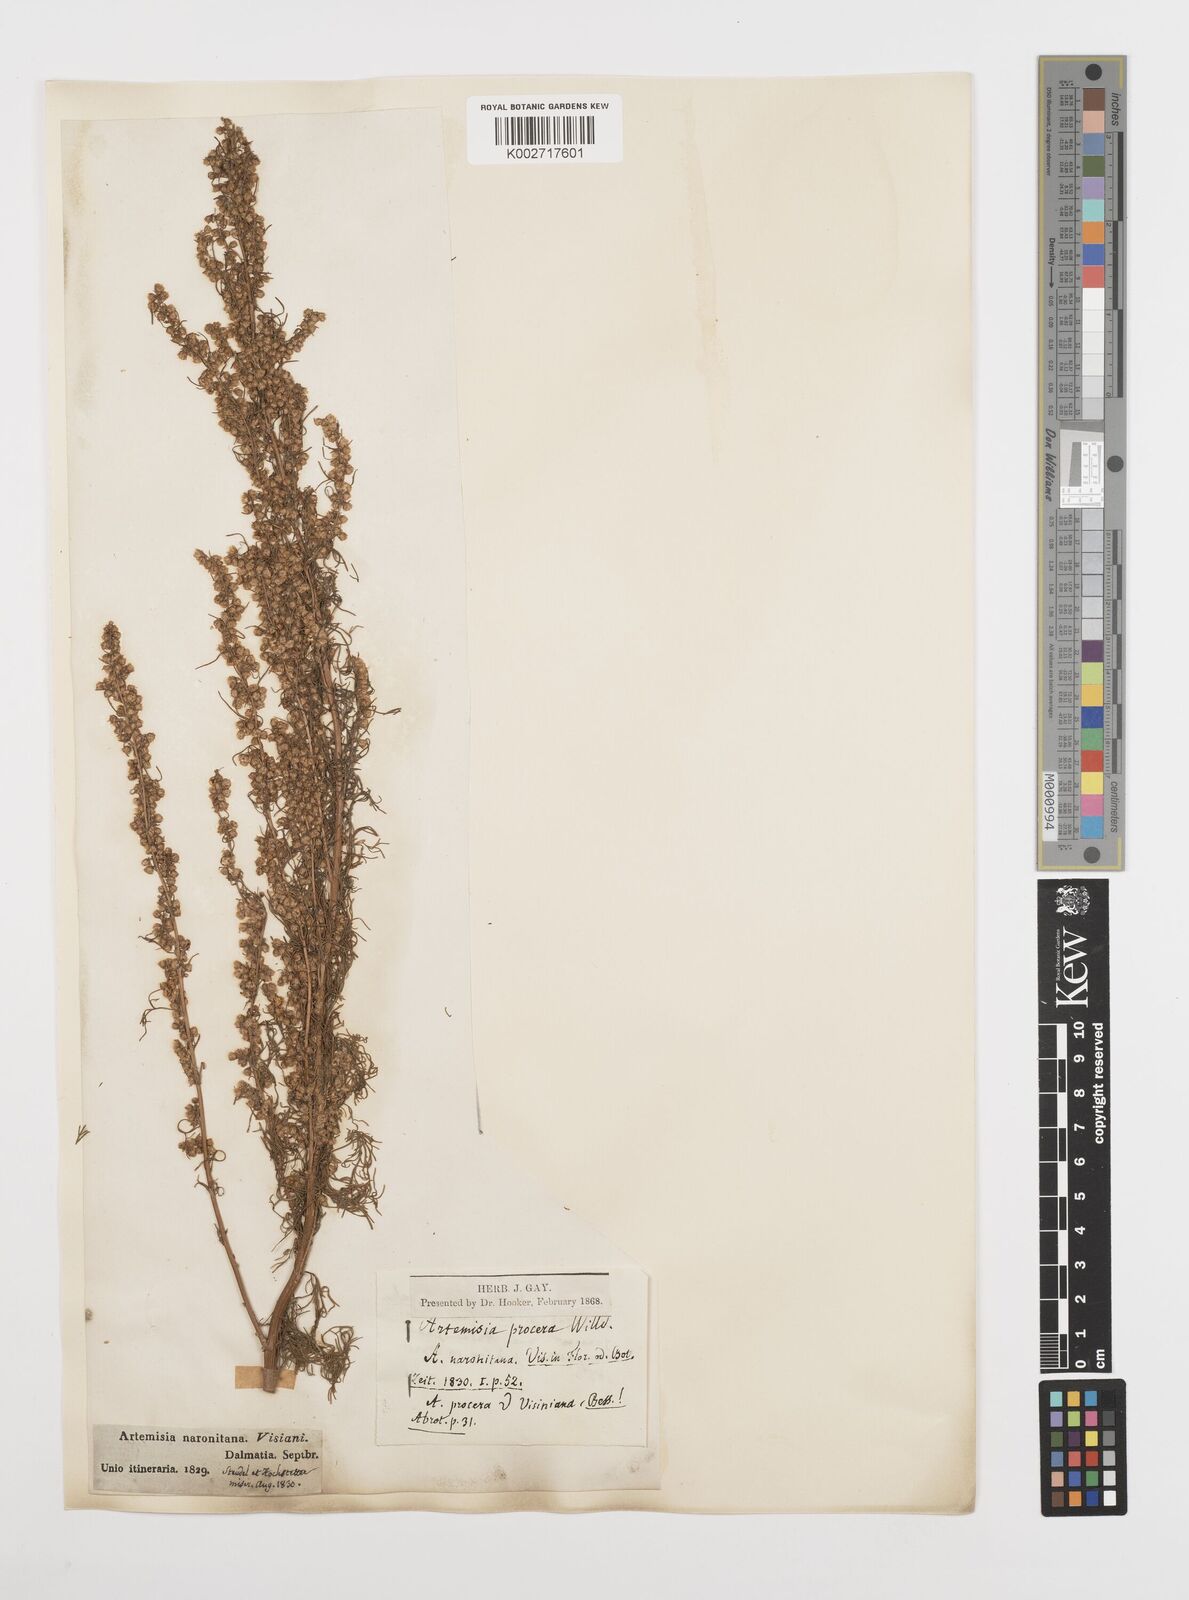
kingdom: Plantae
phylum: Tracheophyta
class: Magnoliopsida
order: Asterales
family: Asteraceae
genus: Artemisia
==*==
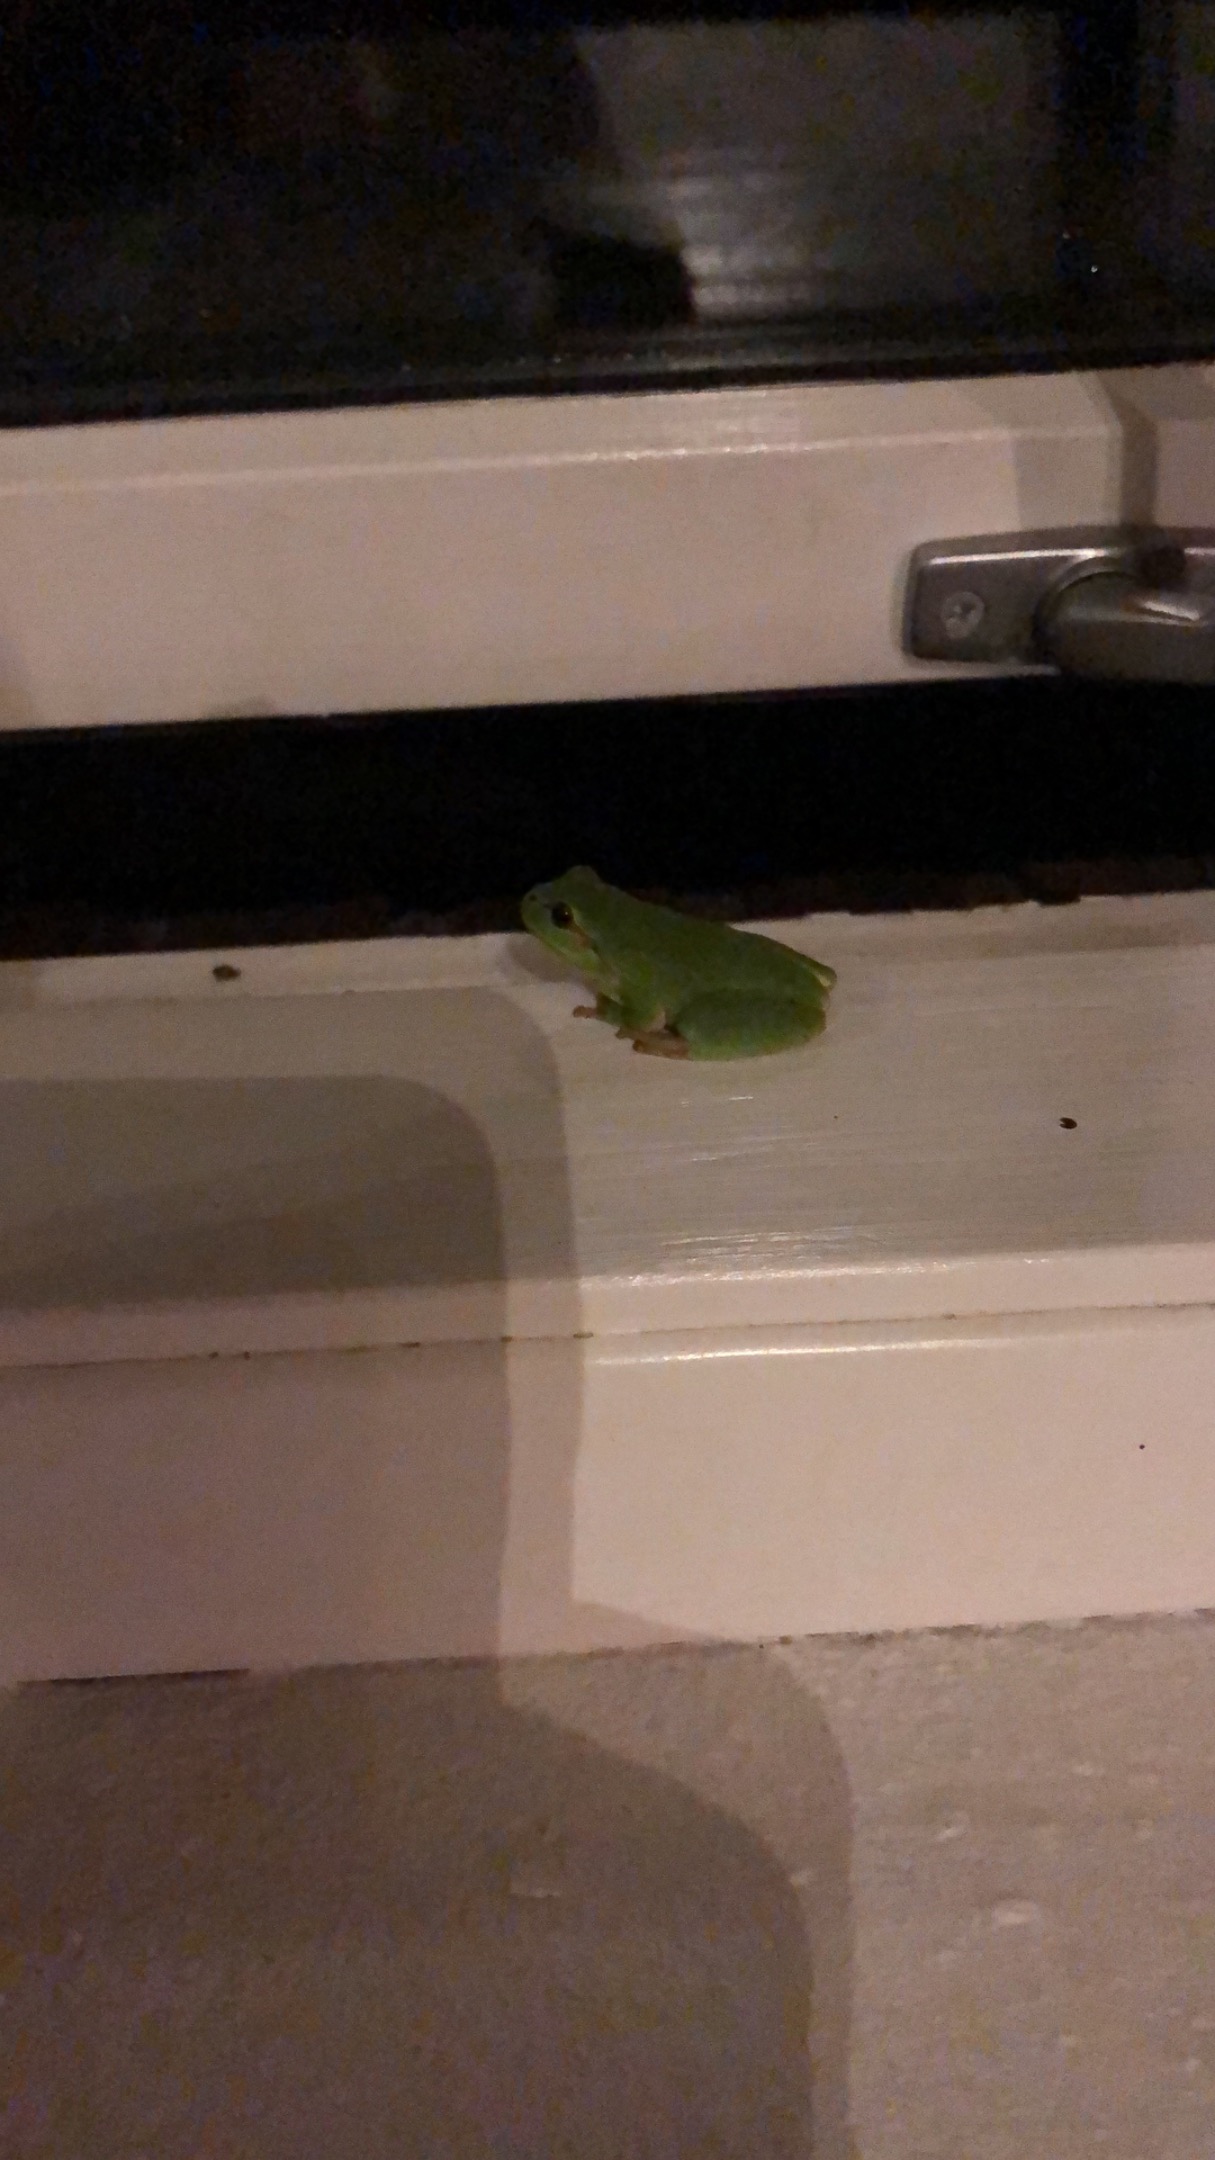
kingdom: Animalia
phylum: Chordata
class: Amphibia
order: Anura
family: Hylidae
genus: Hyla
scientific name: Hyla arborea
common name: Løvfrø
==*==
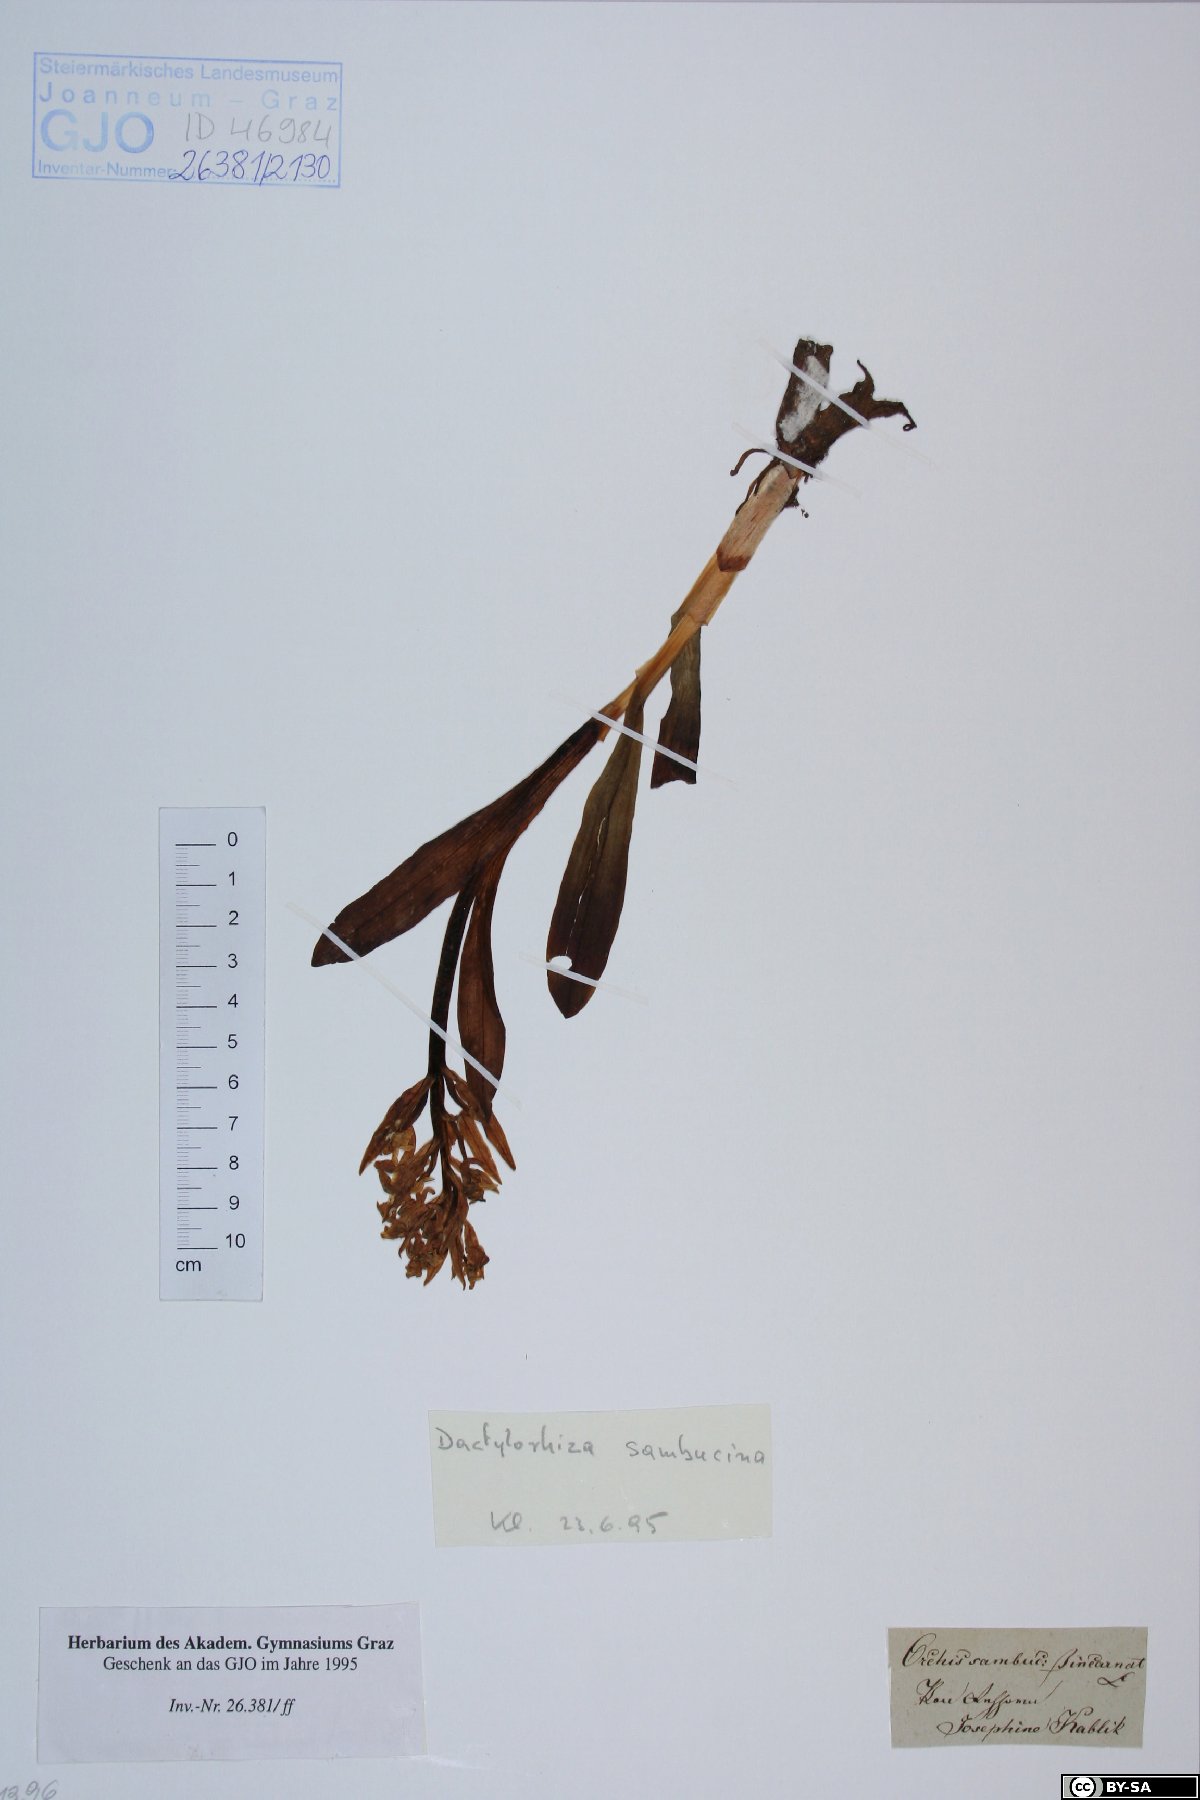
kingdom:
==*==
* _Exercise directions_
Rewrite the data from the line with "kingdom: Animalia" to the line with "scientific name: Hyla arborea", substituting "binomial name" for "scientific name" and leaving everything else as it is. Give only those lines.

* _Full answer_
kingdom: Animalia
phylum: Chordata
class: Amphibia
order: Anura
family: Hylidae
genus: Hyla
binomial name: Hyla arborea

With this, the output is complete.